2014 was a stellar year for utility holding company Exelon (EXC). Shares of the $28 billion power and gas stock rallied more than 36% last year. 2015? Not so much.
Exelon is down 10% since the beginning of January, and short sellers have been piling in, pushing this stock's short interest ratio up to 12.09. That means that it would take more than two and a half weeks of buying pressure for shorts to get out. Put simply, being short Exelon looks like a crowded trade as we head into the summer months.
Exelon owns regulated utilities that provide power and gas to approximately 7.8 million customers spread across the Central and Eastern U.S. The firm also owns one of the largest nuclear generation portfolios on the planet, with 11 plants that provide about 34 gigawatts of generation capacity. That's about 20% of the total nuclear generation capacity in the U.S., making Exelon a good way to get exposure to one of the lowest-cost energy generation mediums available today.
Like AT&T, a big merger is one of the major components that's likely adding to short interest in Exelon. The firm's planned $12 billion acquisition of Pepco (POM) is expected to close later in the year. Like other utility stocks, Exelon pays a big dividend: 3.75% annually at last count. Dividends are like kryptonite for short sellers, which means that once Exelon's momentum turns around, short sellers are going to be under pressure.
Paccar (PCAR) has been enjoying some major economic tailwinds in the half-dozen years since the crash of 2008. Paccar is one of the biggest commercial truck builders in the world, manufacturing vehicles under the Peterbilt, Kenworth and DAF names. Aging truck fleets, record-low interest rates, and tumbling fuel prices have created an environment that's propelled sales to new highs.
Paccar's truck brands are well known for quality, which is particularly important in trucking, where operators live and die by uptime stats. Likewise, the firm's huge dealer network -- some 2,000 locations strong -- provides a service advantage over competitors that lack the same geographic footprint for service centers.
From a financial standpoint, Paccar is in good shape, with about $2.8 billion in cash and investments offsetting a very tenable $8.2 billion debt load. Still, shorts have been piling into this commercial vehicle manufacturer in recent months. Right now, Paccar's short interest ratio sits at 11.02, implying just over two weeks of buying pressure would be needed at current volume levels for short sellers to unwind their positions.
Last up on our list of hated short squeeze candidates is computer storage company Seagate Technology (STX). Seagate has been correcting hard in 2015, shedding about 20% year-to-date much to the contentment of short sellers. But Seagate's short side is looking crowded here too…
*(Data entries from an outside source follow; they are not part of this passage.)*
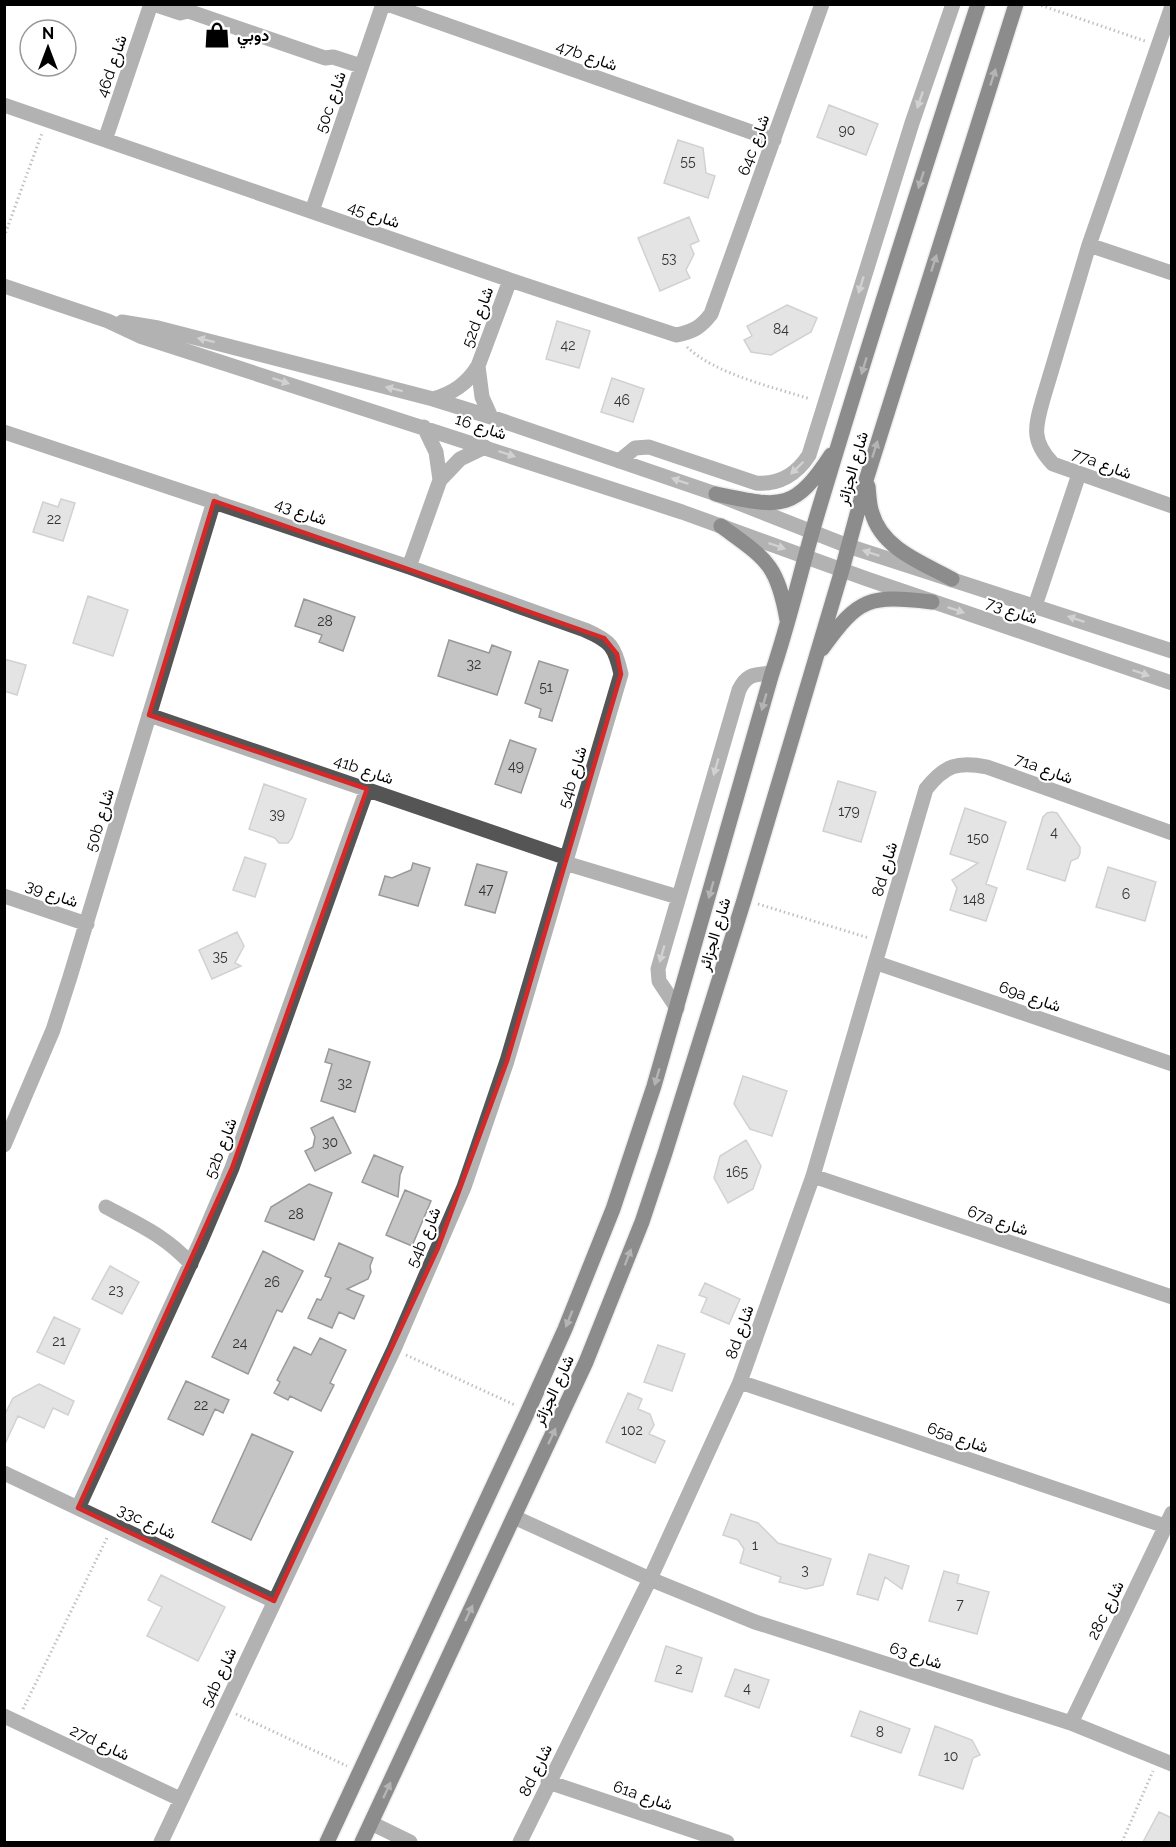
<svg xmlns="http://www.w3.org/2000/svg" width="1176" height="1847" font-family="Raleway,Vazirmatn,sans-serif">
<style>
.building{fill:#c4c4c4;stroke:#999;stroke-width:1.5}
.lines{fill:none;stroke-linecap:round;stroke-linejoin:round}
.major-casing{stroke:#dbdbdb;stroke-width:18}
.path{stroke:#777;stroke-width:3;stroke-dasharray:1.5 3;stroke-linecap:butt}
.minor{stroke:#555;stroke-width:15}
.major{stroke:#000;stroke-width:15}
.oneway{fill:#595959}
.oneway2{fill:#999}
.marked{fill:none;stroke:#d62828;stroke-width:4.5;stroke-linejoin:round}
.labels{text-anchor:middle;stroke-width:4.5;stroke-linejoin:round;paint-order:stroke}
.number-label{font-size:14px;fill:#313131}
.poi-label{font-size:16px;font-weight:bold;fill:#000;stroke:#fff;text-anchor:start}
.street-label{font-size:16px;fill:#000;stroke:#fff}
</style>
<rect width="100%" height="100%" fill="#fff"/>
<path class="building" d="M 829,105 L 878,124 L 866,155 L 817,137 Z
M 678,140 L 703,148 L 706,173 L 715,176 L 708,198 L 664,183 Z
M 689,217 L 699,241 L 690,245 L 694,254 L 686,270 L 690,278 L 660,291 L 638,238 Z
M 787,305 L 817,318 L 811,332 L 771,355 L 751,352 L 744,340 L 752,336 L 747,326 Z
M 557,321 L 590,331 L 579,368 L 546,359 Z
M 612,378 L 644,389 L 633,422 L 601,412 Z
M 61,499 L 75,503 L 63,541 L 33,532 L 43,502 L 58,507 Z
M 88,596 L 128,610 L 113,656 L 73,643 Z
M 304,599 L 355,617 L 343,651 L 319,642 L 322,635 L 295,626 Z
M 449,640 L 489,653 L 492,645 L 511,652 L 497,695 L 438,676 Z
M 4,659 L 26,665 L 17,695 L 4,691 Z
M 539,661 L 568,670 L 552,721 L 539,717 L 541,709 L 525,703 Z
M 510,740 L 536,749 L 521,793 L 495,784 Z
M 838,781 L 876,792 L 861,842 L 823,831 Z
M 264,784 L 306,799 L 292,838 L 288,843 L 279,843 L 275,838 L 249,829 Z
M 965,808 L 1006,822 L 986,884 L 997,888 L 986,921 L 950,910 L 957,888 L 952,880 L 978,863 L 950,854 Z
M 1052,812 L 1057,813 L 1080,847 L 1080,853 L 1078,858 L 1071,861 L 1065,881 L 1027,869 L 1043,817 L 1047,813 Z
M 245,857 L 266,864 L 255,897 L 233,890 Z
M 413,863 L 430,868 L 418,906 L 379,895 L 385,876 L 392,878 L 411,870 Z
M 477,864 L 507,872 L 495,913 L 465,905 Z
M 1108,867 L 1156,882 L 1145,921 L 1096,907 Z
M 237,932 L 244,946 L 235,963 L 241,966 L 212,979 L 199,950 Z
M 329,1049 L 370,1062 L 355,1112 L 321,1101 L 332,1064 L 325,1062 Z
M 743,1076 L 787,1091 L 772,1136 L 750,1129 L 734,1104 Z
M 333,1117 L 351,1153 L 315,1171 L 305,1151 L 313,1147 L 315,1137 L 311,1128 Z
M 746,1140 L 761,1166 L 753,1189 L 728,1203 L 714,1178 L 720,1156 Z
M 374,1155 L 403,1167 L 400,1175 L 398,1197 L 362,1182 Z
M 309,1184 L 332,1193 L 314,1240 L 265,1221 L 271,1207 Z
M 405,1190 L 431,1201 L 412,1246 L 386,1235 Z
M 339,1243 L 373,1258 L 370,1266 L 371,1272 L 368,1279 L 347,1289 L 364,1296 L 354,1319 L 339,1312 L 332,1328 L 308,1318 L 317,1299 L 321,1300 L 331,1278 L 325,1276 Z
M 263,1251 L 303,1271 L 282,1312 L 277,1310 L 248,1374 L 212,1357 Z
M 110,1266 L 139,1282 L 122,1314 L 92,1299 Z
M 705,1283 L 740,1299 L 729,1324 L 701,1312 L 707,1298 L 699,1295 Z
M 54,1317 L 80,1329 L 64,1364 L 37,1352 Z
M 320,1338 L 346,1350 L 330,1383 L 334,1385 L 321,1411 L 290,1396 L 288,1400 L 274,1393 L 280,1382 L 277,1380 L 294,1347 L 311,1355 Z
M 658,1345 L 685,1354 L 672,1391 L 644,1382 Z
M 186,1381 L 229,1400 L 223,1413 L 215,1409 L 203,1435 L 168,1419 Z
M 39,1384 L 74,1401 L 68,1415 L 53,1408 L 44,1428 L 18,1416 L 4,1446 L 4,1416 L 13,1398 Z
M 628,1393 L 642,1399 L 638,1409 L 650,1414 L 654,1425 L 649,1434 L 665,1441 L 655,1463 L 606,1442 Z
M 252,1434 L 293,1452 L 251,1540 L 212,1522 Z
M 731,1514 L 758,1523 L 778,1543 L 831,1559 L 823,1585 L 806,1589 L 779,1582 L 781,1577 L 740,1563 L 744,1549 L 738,1540 L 723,1535 Z
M 869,1554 L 909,1566 L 902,1589 L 885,1577 L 878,1600 L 857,1594 Z
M 944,1571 L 959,1575 L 957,1583 L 989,1592 L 977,1634 L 929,1621 Z
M 161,1575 L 225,1607 L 198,1661 L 147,1636 L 162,1607 L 148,1600 Z
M 666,1646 L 702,1658 L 692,1692 L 655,1681 Z
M 735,1669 L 769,1680 L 759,1708 L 725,1696 Z
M 860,1711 L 910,1729 L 901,1753 L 851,1736 Z
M 935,1726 L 972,1740 L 980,1755 L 973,1758 L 963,1789 L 919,1775 Z
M 1159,1812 L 1172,1818 L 1172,1842 L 1143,1842 Z"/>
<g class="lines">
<g class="major-casing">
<path id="major" d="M 868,486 C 869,495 869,505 872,513 C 882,549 923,563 952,579
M 716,494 C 780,507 793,513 831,455
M 721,526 C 766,559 777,563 787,620
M 822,649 C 859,597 869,595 932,602
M 327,1842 L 528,1411 L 565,1329 L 613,1209 L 654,1086 L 772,673 C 790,620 802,565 818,512 C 869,342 923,173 978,4
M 362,1842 L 586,1362 L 642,1222 L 665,1153 L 744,900 L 842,570 L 867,477 L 1016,4"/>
</g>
<path class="path" d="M 1037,4 L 1145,41
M 4,237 L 42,133
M 687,347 C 715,374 773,387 810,399
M 758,904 L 869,938
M 406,1355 L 515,1405
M 23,1709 L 107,1538
M 236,1714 L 347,1766
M 1122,1842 L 1153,1771"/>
<path class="minor" d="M 153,4 L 180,13 L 188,11
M 182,4 L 188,11 L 325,58 L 333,57 L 361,66
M 387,4 L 774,140
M 1172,6 L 1089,245 L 1043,399 C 1035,427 1031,441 1053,464 L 1172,506
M 4,105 L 510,280 L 676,335 C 693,332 701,327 711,314 L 822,4
M 105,140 L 151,4
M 312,211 L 383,4
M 1089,245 L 1172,273
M 4,286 L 108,321 L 140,336 L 682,512 L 867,579 L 1172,683
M 122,322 L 158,328 L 433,399 L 491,417 L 716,494 L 848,546 L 1172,651
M 478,366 L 482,397 L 491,417
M 433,399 C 453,393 467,384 478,366 L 510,280
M 424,427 L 436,452 L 440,480
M 4,432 L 409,567 L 585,630 C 611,641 615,647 621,674 L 507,1061 L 464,1187 L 394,1349 L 161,1842
M 619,461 L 635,448 L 649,447 L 756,483 C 779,485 797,474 809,455 L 912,123 L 953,4
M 409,567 L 440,480 L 460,459 L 485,447
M 1035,606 L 1079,474
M 149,715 L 567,858
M 565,863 L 678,897
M 4,896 L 87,924
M 877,963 L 1172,1064
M 677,1008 L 659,981 L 658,969 L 739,690 C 747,673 755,675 772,673
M 4,1145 L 53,1030 L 70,977 L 214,501
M 813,1176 L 1172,1297
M 106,1207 C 138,1224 166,1236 191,1264
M 740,1382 L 1165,1526
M 4,1473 L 274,1601
M 78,1508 L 200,1243 L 232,1168 L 367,789
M 514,1517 L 650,1579 L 755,1622 L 1071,1723 L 1172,1764
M 4,1716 L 180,1799
M 1071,1723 L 1172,1513
M 548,1782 L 727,1842
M 371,1823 L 410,1842
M 520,1842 L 650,1579 L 740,1382 L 813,1176 L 926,789 C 945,765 958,761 987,767 L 1172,833"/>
<use href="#major" class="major"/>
</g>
<defs><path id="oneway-solid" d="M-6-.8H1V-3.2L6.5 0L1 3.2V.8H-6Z" transform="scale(1.5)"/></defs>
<g class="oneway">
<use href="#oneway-solid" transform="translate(993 77) rotate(-72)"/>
<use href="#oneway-solid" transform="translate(921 180) rotate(108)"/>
<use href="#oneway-solid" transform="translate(934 263) rotate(-72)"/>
<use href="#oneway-solid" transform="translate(864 366) rotate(107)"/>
<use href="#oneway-solid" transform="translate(875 449) rotate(-72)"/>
<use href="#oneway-solid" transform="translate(764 702) rotate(106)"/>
<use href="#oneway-solid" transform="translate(711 890) rotate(106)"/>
<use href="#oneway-solid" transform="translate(657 1077) rotate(106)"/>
<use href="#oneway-solid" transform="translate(628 1257) rotate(-69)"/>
<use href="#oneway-solid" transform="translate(569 1319) rotate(112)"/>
<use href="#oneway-solid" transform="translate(552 1436) rotate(-65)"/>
<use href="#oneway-solid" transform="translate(469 1613) rotate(-65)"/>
<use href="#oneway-solid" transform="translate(387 1790) rotate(-65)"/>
</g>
<g class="oneway2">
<use href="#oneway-solid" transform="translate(920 100) rotate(109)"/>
<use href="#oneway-solid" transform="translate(861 285) rotate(107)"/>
<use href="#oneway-solid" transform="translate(206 340) rotate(-166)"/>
<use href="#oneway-solid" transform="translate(281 381) rotate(18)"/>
<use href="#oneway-solid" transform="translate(394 389) rotate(-166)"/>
<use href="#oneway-solid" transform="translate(507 454) rotate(18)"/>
<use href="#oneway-solid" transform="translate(797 468) rotate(136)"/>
<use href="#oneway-solid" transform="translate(680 481) rotate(-161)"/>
<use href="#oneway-solid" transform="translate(777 546) rotate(19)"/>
<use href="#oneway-solid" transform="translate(871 553) rotate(-162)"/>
<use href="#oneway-solid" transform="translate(956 610) rotate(19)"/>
<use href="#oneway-solid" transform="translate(1076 619) rotate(-162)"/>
<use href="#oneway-solid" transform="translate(1141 673) rotate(19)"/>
<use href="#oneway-solid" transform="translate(716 767) rotate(106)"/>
<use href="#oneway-solid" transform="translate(662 954) rotate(106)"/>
</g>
<path d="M0 0H1176V1847H0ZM 214,501 L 604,638 L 617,654 L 621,674 L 507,1061 L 438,1248 L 274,1601 L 78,1508 L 232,1168 L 367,789 L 149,715 Z" fill="#fff" fill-opacity=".55" fill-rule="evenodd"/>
<path class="marked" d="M 214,501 L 604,638 L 617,654 L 621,674 L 507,1061 L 438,1248 L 274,1601 L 78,1508 L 232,1168 L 367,789 L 149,715 Z"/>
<defs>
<g id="shop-bare" transform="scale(2.07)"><path d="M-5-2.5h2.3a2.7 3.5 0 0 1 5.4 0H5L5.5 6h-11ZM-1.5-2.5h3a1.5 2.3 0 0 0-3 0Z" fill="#000" stroke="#fff" stroke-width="2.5" paint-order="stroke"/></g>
</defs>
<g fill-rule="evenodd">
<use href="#shop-bare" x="217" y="35"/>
</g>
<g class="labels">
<g class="number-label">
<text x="847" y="135">90</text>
<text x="688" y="166">55</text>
<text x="669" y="263">53</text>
<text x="781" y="334">84</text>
<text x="568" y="350">42</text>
<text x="622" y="405">46</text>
<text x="54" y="524">22</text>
<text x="325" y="626">28</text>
<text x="474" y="669">32</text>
<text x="546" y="692">51</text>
<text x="516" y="771">49</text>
<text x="849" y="816">179</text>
<text x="277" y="819">39</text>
<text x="1054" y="837">4</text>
<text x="978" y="843">150</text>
<text x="486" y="894">47</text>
<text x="1126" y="899">6</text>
<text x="974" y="904">148</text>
<text x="220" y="961">35</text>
<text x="345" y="1088">32</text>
<text x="330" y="1147">30</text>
<text x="737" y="1177">165</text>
<text x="296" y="1219">28</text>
<text x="272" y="1287">26</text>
<text x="116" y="1295">23</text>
<text x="59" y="1346">21</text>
<text x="240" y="1348">24</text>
<text x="201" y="1410">22</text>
<text x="632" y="1435">102</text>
<text x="755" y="1550">1</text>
<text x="805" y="1575">3</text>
<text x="960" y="1609">7</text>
<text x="679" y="1674">2</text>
<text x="747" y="1693">4</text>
<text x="880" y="1737">8</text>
<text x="951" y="1761">10</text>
</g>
<g class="poi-label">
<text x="237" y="41">دوبي</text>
</g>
<g class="street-label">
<text transform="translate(587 55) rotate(19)" y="6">47b شارع</text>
<text transform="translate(111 66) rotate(-71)" y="6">46d شارع</text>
<text transform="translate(330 102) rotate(-71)" y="6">50c شارع</text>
<text transform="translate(753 145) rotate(-70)" y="6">64c شارع</text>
<text transform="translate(374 214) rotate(19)" y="6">شارع 45</text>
<text transform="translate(477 317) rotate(-70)" y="6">52d شارع</text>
<text transform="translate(481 426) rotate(18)" y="6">شارع 16</text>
<text transform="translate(1102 463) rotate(20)" y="6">77a شارع</text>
<text transform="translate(852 468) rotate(-74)" y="6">شارع الجزائر</text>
<text transform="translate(301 511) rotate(19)" y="6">شارع 43</text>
<text transform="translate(1012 610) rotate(19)" y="6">شارع 73</text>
<text transform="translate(1044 768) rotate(20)" y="6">71a شارع</text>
<text transform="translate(364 769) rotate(19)" y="6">41b شارع</text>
<text transform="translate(572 777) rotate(-73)" y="6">54b شارع</text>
<text transform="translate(99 820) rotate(-73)" y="6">50b شارع</text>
<text transform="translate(884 869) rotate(-74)" y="6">8d شارع</text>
<text transform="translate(52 893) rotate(19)" y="6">شارع 39</text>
<text transform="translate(714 934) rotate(-73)" y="6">شارع الجزائر</text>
<text transform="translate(1030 996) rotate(19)" y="6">69a شارع</text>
<text transform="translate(220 1148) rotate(-69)" y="6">52b شارع</text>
<text transform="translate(998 1220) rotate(19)" y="6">67a شارع</text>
<text transform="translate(423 1237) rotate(-67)" y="6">54b شارع</text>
<text transform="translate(739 1332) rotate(-71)" y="6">8d شارع</text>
<text transform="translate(553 1390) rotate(-65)" y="6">شارع الجزائر</text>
<text transform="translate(958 1437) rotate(19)" y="6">65a شارع</text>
<text transform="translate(147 1521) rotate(25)" y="6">33c شارع</text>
<text transform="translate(1105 1610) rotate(-64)" y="6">28c شارع</text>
<text transform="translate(916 1655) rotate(18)" y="6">شارع 63</text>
<text transform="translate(218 1677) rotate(-65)" y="6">54b شارع</text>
<text transform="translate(100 1742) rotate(25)" y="6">27d شارع</text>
<text transform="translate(535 1770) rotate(-64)" y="6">8d شارع</text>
<text transform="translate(643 1795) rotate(19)" y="6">61a شارع</text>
</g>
</g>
<rect width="1176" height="1847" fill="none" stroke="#000000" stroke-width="12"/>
<g transform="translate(48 48)"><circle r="28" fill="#ffffff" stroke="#999999" stroke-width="1.5"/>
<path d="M0-4.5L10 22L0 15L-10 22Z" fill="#000000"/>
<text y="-9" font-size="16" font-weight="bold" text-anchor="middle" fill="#000000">N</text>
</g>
</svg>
Seagate is one of the biggest manufacturers of computer hard drives. Last quarter alone, the firm shipped approximately 55 exabytes of storage capacity. And while conventional hard drives have been becoming more commoditized in recent years, huge data storage demands have helped to keep Seagate's business strong. Likewise, the firm has been boosting investments in higher-end solid-state drives in recent years, so much so that management aims to have SSD products contribute about 80% of sales by 2020.
Seagate's relationships with original equipment manufacturers is key. Right now, the firm sells approximately 70% of its products directly to those OEM customers, forgoing margin in exchange for dependable scale. That means, as Seagate increases its solid-state drive capacity, it's got a huge customer Rolodex to sell them into.
As I write, Seagate trades for just nine-times trailing earnings, a bargain-bin valuation compared to the frothy multiples found elsewhere in this market. Earnings next month could be just the catalyst that longs have been hoping for in this stock. For now, Seagate's short interest ratio sits at 11.27, enough to make it another large-cap short squeeze candidate this week.